======== Input material

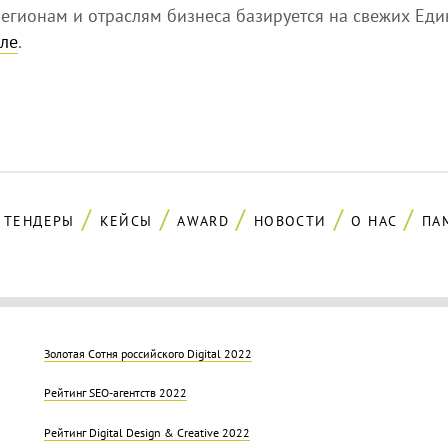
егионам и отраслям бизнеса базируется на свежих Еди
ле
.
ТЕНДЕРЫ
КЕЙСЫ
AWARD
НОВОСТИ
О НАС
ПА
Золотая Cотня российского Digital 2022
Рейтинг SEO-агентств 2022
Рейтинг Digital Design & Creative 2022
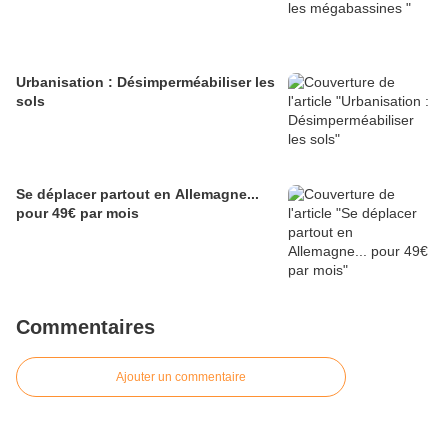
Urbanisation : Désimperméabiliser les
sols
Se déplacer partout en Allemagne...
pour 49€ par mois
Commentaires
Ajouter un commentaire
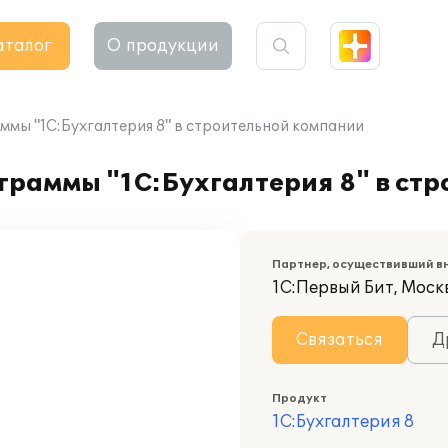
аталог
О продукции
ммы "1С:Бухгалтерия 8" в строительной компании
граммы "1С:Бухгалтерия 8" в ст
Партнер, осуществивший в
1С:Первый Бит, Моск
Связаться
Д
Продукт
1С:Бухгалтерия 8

================
======== Input material

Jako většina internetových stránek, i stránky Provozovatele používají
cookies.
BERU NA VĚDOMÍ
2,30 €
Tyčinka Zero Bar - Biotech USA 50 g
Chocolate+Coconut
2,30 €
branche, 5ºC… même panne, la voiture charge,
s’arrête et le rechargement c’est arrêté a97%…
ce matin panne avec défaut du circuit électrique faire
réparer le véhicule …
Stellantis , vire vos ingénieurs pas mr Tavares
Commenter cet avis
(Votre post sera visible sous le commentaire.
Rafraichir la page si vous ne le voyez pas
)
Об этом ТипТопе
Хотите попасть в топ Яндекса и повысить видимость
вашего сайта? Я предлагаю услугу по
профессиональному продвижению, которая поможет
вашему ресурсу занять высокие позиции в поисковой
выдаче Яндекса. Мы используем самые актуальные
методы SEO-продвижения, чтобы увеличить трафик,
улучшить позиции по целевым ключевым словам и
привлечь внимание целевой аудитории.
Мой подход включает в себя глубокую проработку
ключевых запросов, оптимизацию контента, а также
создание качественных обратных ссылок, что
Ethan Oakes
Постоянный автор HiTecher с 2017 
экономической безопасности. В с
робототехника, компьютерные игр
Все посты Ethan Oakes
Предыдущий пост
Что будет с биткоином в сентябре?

================

(What you will do) Count how many lines of the records hold the string "Бухгалтерия"; the answer is that number alone.

(Exercise output) 3